Quand l'UE fait de l'agit-prop

Tous ceux qui sont allés visiter l'exposition "le Vietnam au XXè siècle (1925-1998), qui se déroule actuellement à Bruxelles, dans l'espoir de découvrir un vaste panorama de la peinture vietnamienne, à l'instar de la belle rétrospective intitulée "Paris-Hanoi-Saigon" organisée en mai dernier au Pavillon des arts à Paris, sont obligés non seulement de déchanter, tant les œuvres présentées sont inégales et d'un niveau moindre, mais encore de se sentir floués car, sous couvert d'une manifestation culturelle, les organisateurs ont en fait monté une véritable entreprise de propagande à la gloire du parti communiste vietnamien.

Rien que la grande banderole rouge affublée du slogan "Longue vie au parti communiste vietnamien" tendue dans une salle prouve qu'il ne s'agit pas ici d'une exposition culturelle normale. Hormis une minorité de toiles à sujet neutre, plus de la moitié des oeuvres exposées se rapportent aux actions du Parti et de son armée, avec des dizaines de portraits de l'oncle Hô.

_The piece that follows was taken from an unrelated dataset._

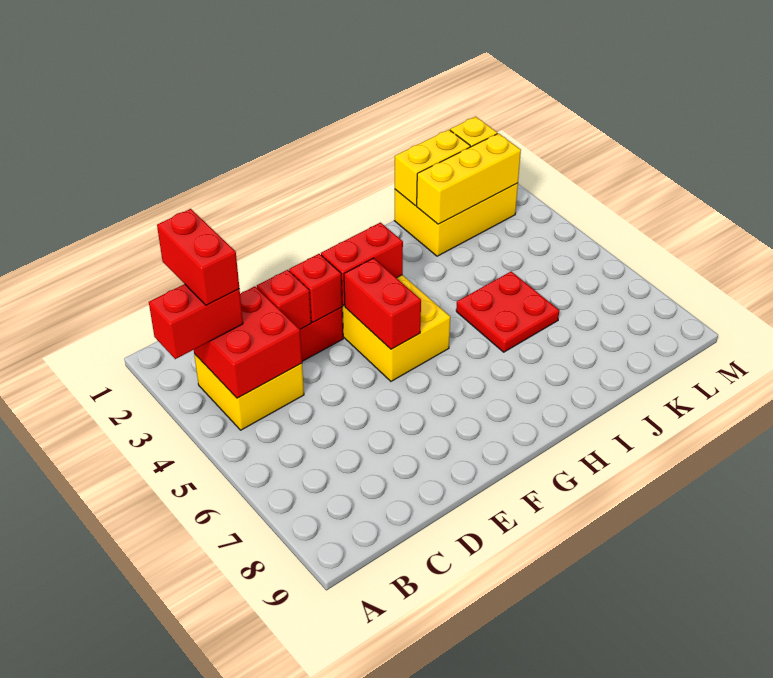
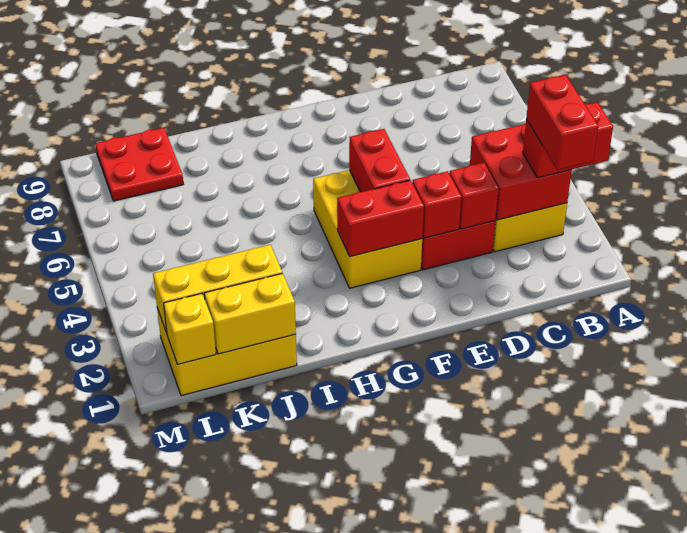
red 2x2 plate [456,271,559,352] -> red 2x2 plate moved to [95,128,183,201]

Chaque salle est même équipée d'un appareil vidéo chantant les hauts faits de l'armée, le clou étant une maquette illuminée de la bataille de Diên Biên Phu.

Du point de vue artistique, à part une cinquantaine d'oeuvres vraiment remarquables, les tableaux choisis sont plutôt conjugués sur le mode mineur. D'ailleurs, on se demande à quel critère autre que politique obéit ce choix, étant donnés les lacunes et le déséquilibre qui le caractérisent : peu de tableaux de la première époque des Beaux-arts (d'avant le Parti), période contemporaine réduite surtout aux abstraits alors que des peintres novateurs axés sur l'expressionnisme figuratif et l'hyperréalisme sont quasiment ignorés, insistance sur les années de guérilla, hommage appuyé au collectionneur Ðuc Minh (prêteur, il est vrai, d'une partie des meilleurs tableaux) et à au peintre Bui Xuân Phái (dont le talent est certes indiscutable, mais pourquoi le privilégier avec une quarantaine d'œuvres alors que d'autres aussi méritants sont peu ou nullement représentés)...

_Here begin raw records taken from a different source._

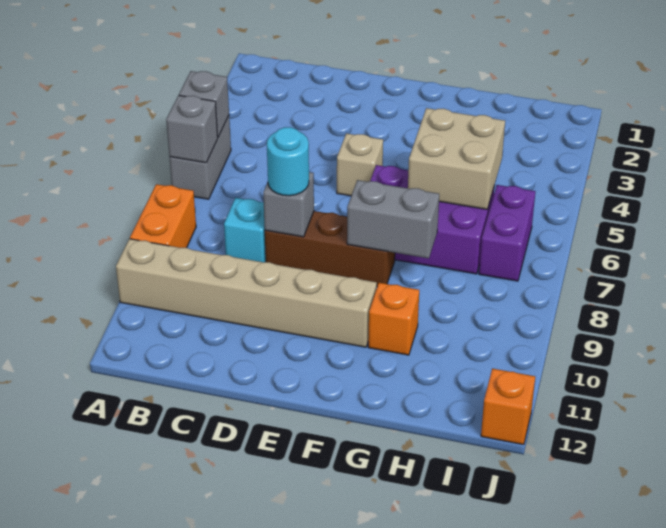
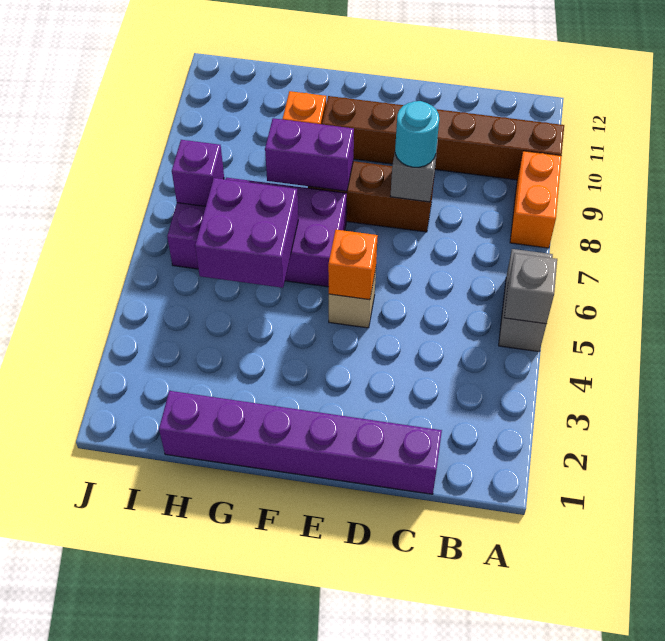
grey 1x1 brick [166,95,218,163] -> none
tan 1x6 brick [116,239,377,347] -> brown 1x6 brick [322,96,564,180]
none -> purple 1x6 brick [159,391,442,494]
cyan 1x1 brick [224,198,266,262] -> none
grey 1x2 brick [347,180,439,258] -> purple 1x2 brick [265,118,354,191]
tan 2x2 brick [408,108,505,209] -> purple 2x2 brick [195,178,298,288]
none -> purple 1x1 brick [172,140,224,206]
orange 1x1 brick [481,369,535,445] -> orange 1x1 brick moved to [328,230,378,300]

On peut très bien comprendre qu'une exposition officielle fasse la part belle au gouvernement en place et passer aussi sur le déni complet de la floraison artistique sous ses adversaires (français puis sud-vietnamien), mais la propagande martelée le long de salles entières pour une vision déformée du Vietnam, orientée dans la glorification du Parti finit par créer un malaise même chez les sympathisants du communisme. Ce sentiment devient colère de s'être fait piéger si le visiteur est venu de loin sur la foi des prospectus et catalogues vantant l'exposition comme la plus importante jamais vue sur les beaux-arts vietnamiens, dont l'illustre parrainage par l'Union européenne devrait garantir la haute tenue .

Le mensonge étant élevé par le Parti au rang des beaux-arts, tromper son monde et transformer une manifestation culturelle en auto-célébration du régime n'étonne guère de la part de Hanoi. Mais que l'Union européenne s'associe à une telle duperie dépasse l'entendement. Est-ce par naïveté ou incompétence que les commissaires européens ont laissé leurs homologues vietnamiens agir à leur guise sous prétexte de "respecter le point de vue vietnamien" ? Comment l'Union européenne et le Ministère de la Communauté française de Belgique ont-ils pu se faire champions de l'agit-prop avec l'argent du contribuable en finançant une opération de propagande à la gloire d'une dictature décriée?